The Mudcat Café TM
Thread #150251   Message #3505495
Posted By: Suzy Sock Puppet
18-Apr-13 - 05:58 PM
Thread Name: Origins: Rose-Briar Motif
Subject: RE: Origins: Rose-Briar Motif
Oops! I forgot to mention that little gender switch thing. In Fair Margaret Sweet William, it's the woman who dies of love-sickness first - because she has lost him to another. In Lady Alice, he is presented to her already deceased. These are superficial details, especially when there is no real plot. For both Fair Margaret & Sweet William and Lady Alice, either he dies or she dies and then the other dies of love sickness and plants grow afterward. It's all the same thing. If you want a real story with action and so forth, you'll have look to the Scots.

So these two are one complete ballad in a sense. Child claimed Lord Lovel and Lady Alice were counterparts. Nope. It's these two met and recognized the other and fell in love. Then everybody dies of love-sickness etc. and then this happened:

85[C.8]        Giles Collin was laid in the lower chancel,
        Lady Alice all in the higher;
        There grew up a rose from Lady Alice's breast,
        And from Giles Collin's a brier.

85[C.9]        And they grew, and they grew, to the very church-top,
        Until they could grow no higher,
        And twisted and twined in a true-lover's knot,
        Which made all the parish admire.   

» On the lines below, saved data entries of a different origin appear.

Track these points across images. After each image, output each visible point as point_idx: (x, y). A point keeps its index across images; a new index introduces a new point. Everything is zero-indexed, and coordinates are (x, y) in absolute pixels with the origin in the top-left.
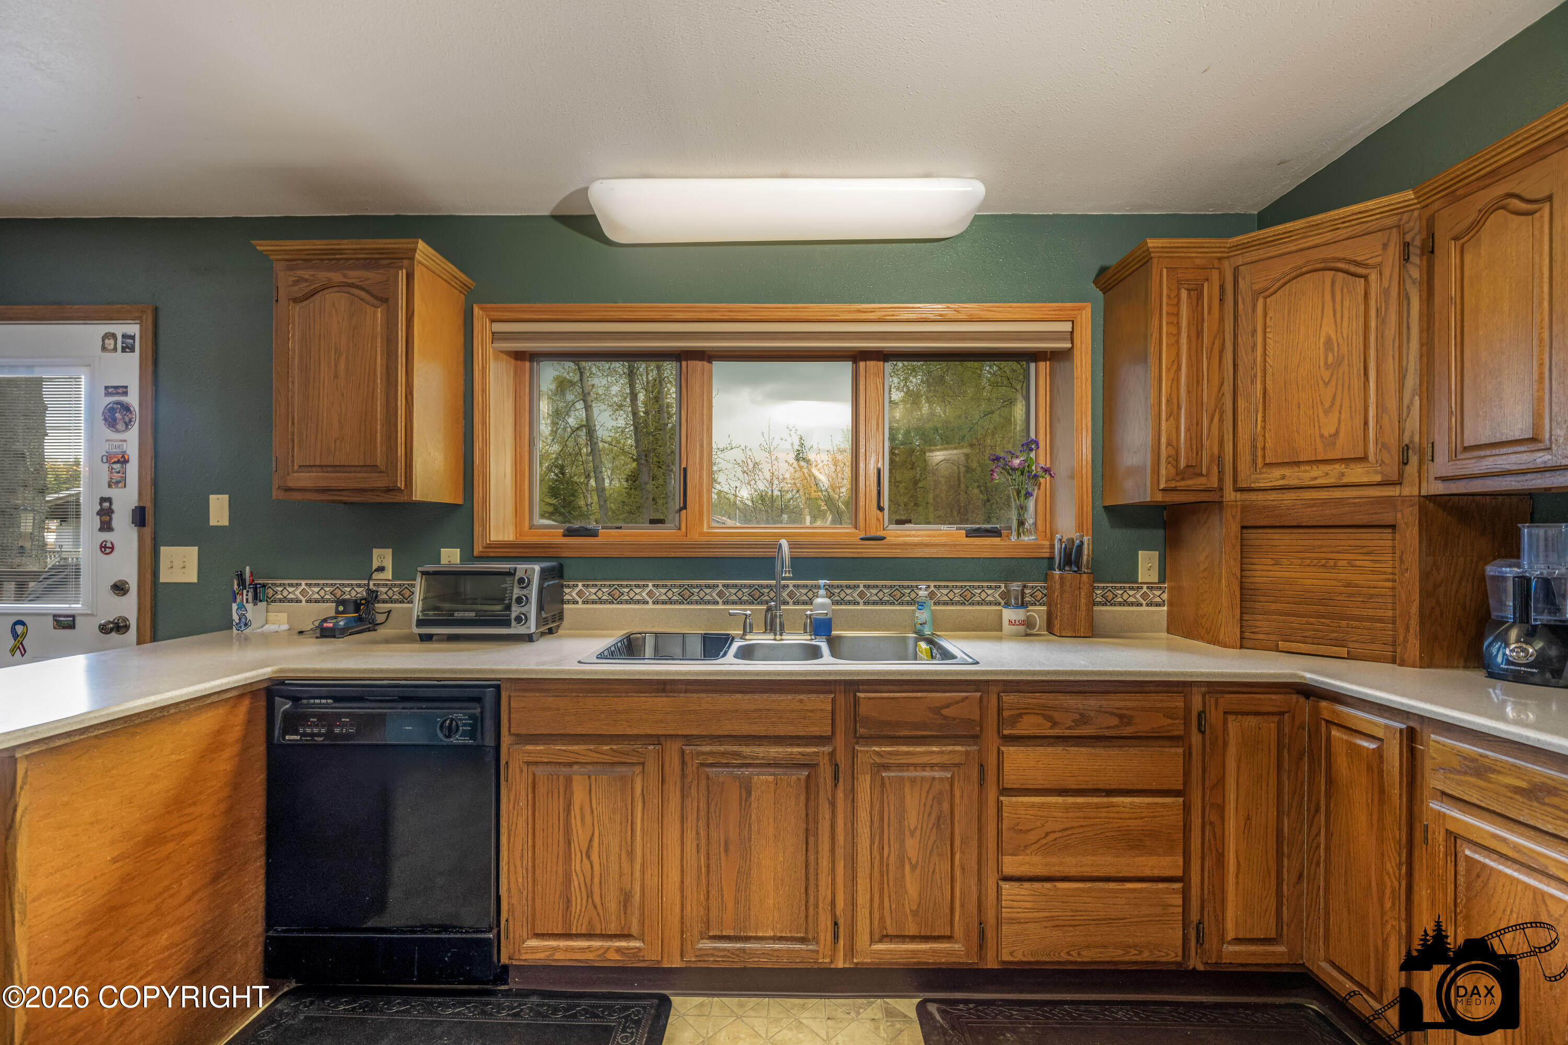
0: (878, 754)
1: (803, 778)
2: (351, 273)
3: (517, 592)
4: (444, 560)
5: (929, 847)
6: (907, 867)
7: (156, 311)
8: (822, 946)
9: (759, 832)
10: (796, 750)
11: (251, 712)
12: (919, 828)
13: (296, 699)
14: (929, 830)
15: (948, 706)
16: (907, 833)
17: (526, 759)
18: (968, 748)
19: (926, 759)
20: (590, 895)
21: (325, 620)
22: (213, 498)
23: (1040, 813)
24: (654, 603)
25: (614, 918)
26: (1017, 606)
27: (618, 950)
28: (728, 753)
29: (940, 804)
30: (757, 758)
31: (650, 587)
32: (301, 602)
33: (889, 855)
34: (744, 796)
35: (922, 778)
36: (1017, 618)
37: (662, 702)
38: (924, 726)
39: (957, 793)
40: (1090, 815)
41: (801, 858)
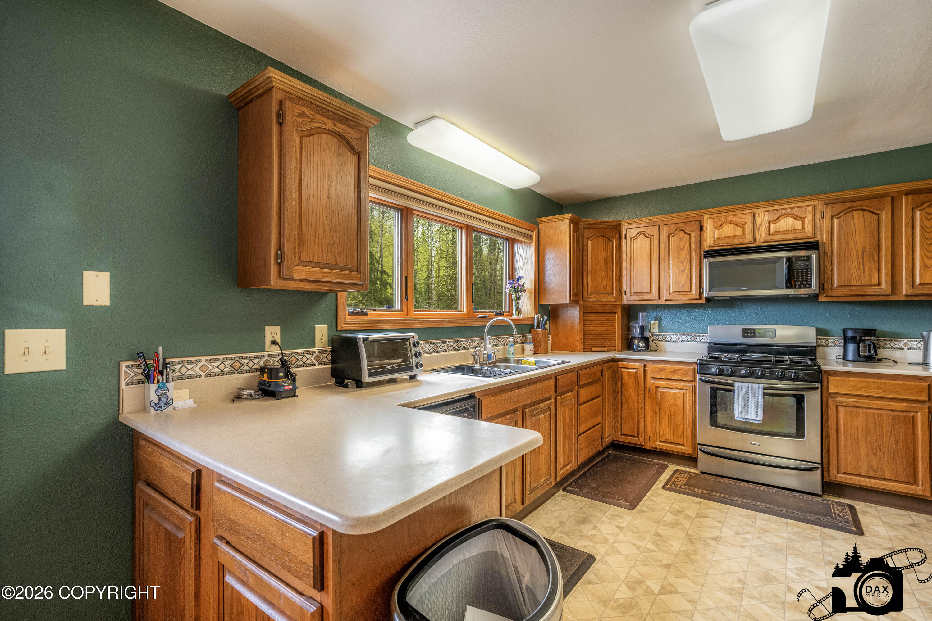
2: (339, 125)
3: (414, 350)
30: (541, 408)
32: (200, 377)
34: (538, 425)
36: (532, 348)
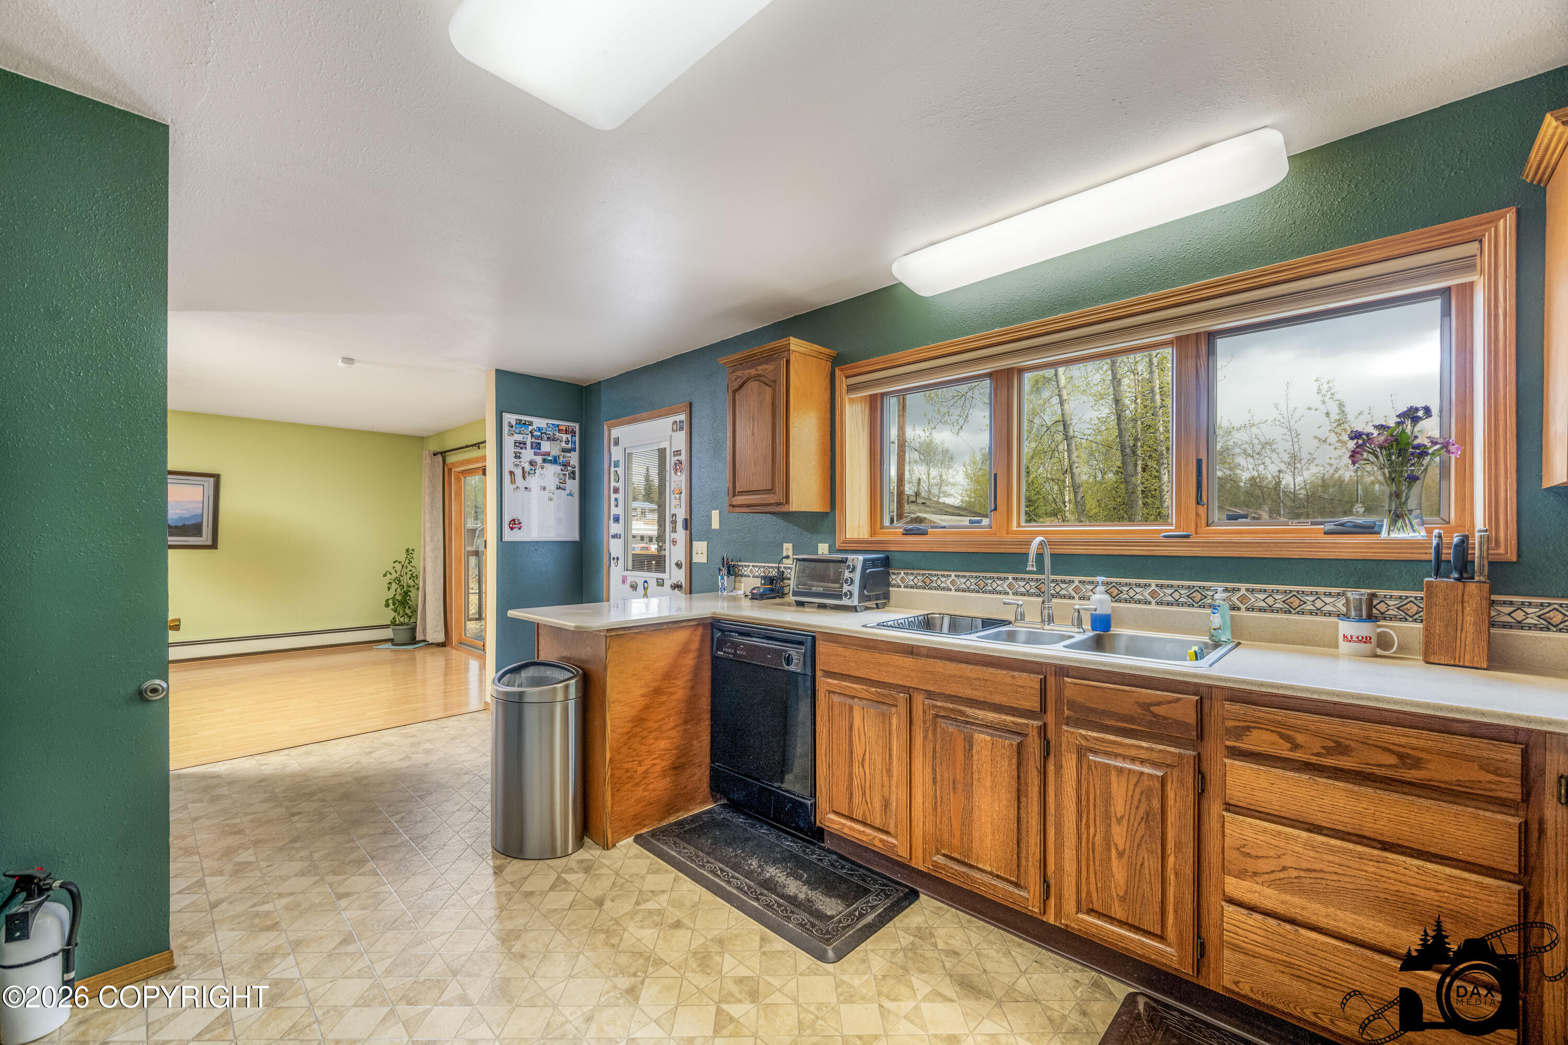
0: (1084, 737)
1: (1015, 743)
2: (759, 368)
3: (847, 574)
4: (820, 552)
5: (1137, 840)
6: (1113, 851)
7: (691, 404)
8: (1032, 893)
9: (979, 779)
10: (1009, 718)
11: (703, 636)
12: (1127, 817)
13: (723, 631)
14: (1136, 825)
15: (1158, 704)
16: (1114, 820)
17: (828, 688)
18: (1182, 751)
19: (1133, 753)
20: (864, 794)
21: (754, 589)
22: (713, 512)
23: (1273, 842)
24: (956, 590)
25: (878, 815)
26: (1360, 619)
27: (881, 841)
28: (955, 710)
29: (1149, 800)
30: (977, 719)
31: (953, 577)
32: (750, 577)
33: (1095, 835)
34: (967, 747)
35: (1130, 770)
36: (1355, 634)
37: (908, 661)
38: (1131, 720)
39: (1171, 794)
40: (1351, 863)
41: (1013, 813)
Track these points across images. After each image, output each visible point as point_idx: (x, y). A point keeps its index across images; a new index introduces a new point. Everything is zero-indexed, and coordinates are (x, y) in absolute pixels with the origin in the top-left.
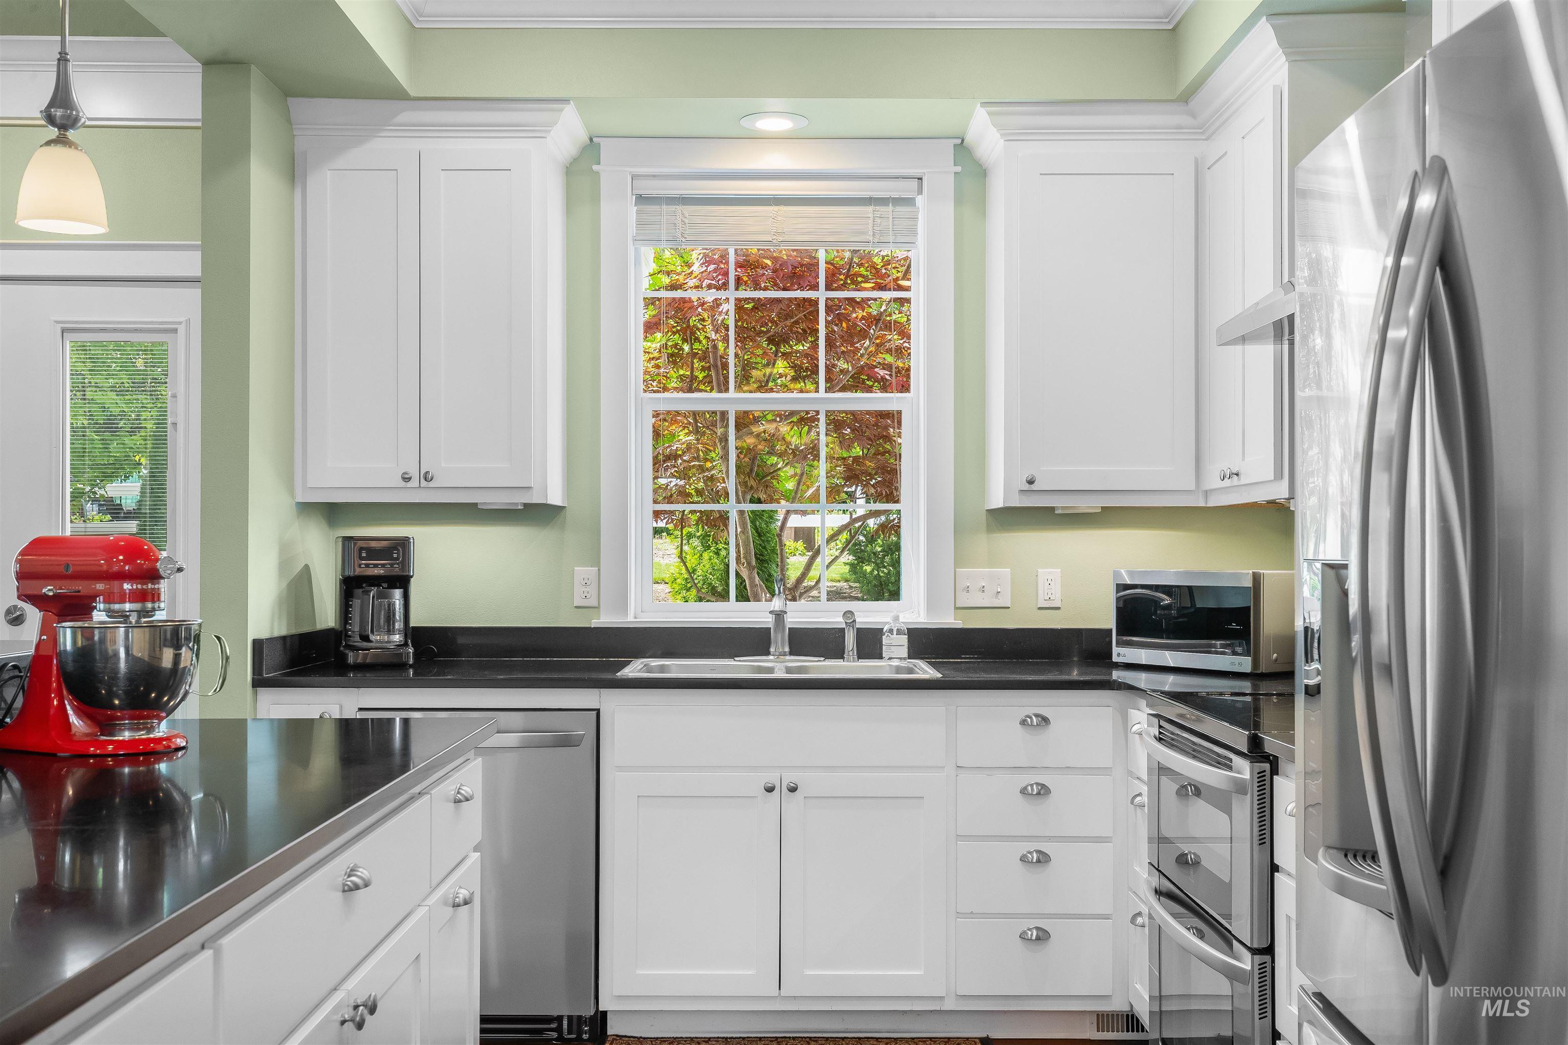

It appears that Lady Alice started out with one type of ending where a plant, a rose or a lily, springs from his grave in the "East" and touches her breast at her grave in the "West". This is more of an outcome of a classic Medieval romance. The love knot is actually a twist on that theme. Therefore, the rose-brier motif is most likely not indigenous to "Lady Alice" even though we might get some versions in which it is attached. It seems to have come by the "high chancel/lower/rose/brier" sequence by way of Fair Margaret and Sweet William.

The other thing about Lady Alice, what I meant by it being further on in the story, what makes 84A looks like a fragment of some sort, like it skipped by the plot and went straight to the ending, is that 84B and 84C, say that he went to visit his mum with a head injury and that, apparently since he died a short time later, his mother was unable to help him. In 84A, she is merely presented with a dead knight. There's looks to be almost an attempt to add some sort of a plot. But if you want a real story, you'll have to look at the Scottish ballad Lord Thomas and Fair Annett.

Ok, even though posterity chose the rose-brier motif for the finale for all ten of these ballads, It wasn't always that way. I say the Scots preferred either no plant motif ending at all or their own ending which I would call the birk-brier motif, and which I think is lovely in itself, however, since it is derived from the rose and brier, it's not indigenous. The Scots did not get up one morning and decide they needed to change what already existed in, say, Lord Thomas and Fair Annett, but rather when they saw the rose-brier popping up all over the place, they said, "We can come up with one to suit us better!"

And ae they grew, and ae they threw,
Until the twa did meet,
That ilka ane micht plainly see
They were true lovers sweet

I don't believe there should be any book where you classify Scottish and English ballads, put them together in the same book. There is a definite relationship between Lord Thomas & Fair Annett and Fair Margaret & Sweet William, sure, but the Scots liked to spin things their own way. I'm going to let them. And I stand by what I have said in the past about it probably being some sort of Protestant retort- or not. But it's clear that it's a derivative and that all we need to worry about here.

Anyway, let's put the Scottish ballads in their own book. That would be Lord Thomas and Fair Annett, Lass of Roch Royal, Prince Robert & Fair Janet, all those with a Scottish birk-brier motif. That leaves Fair Margaret & Sweet William, Lord Lovel, and Earl Bran (which I accidentally forgot about before). But anyway, we're down to three.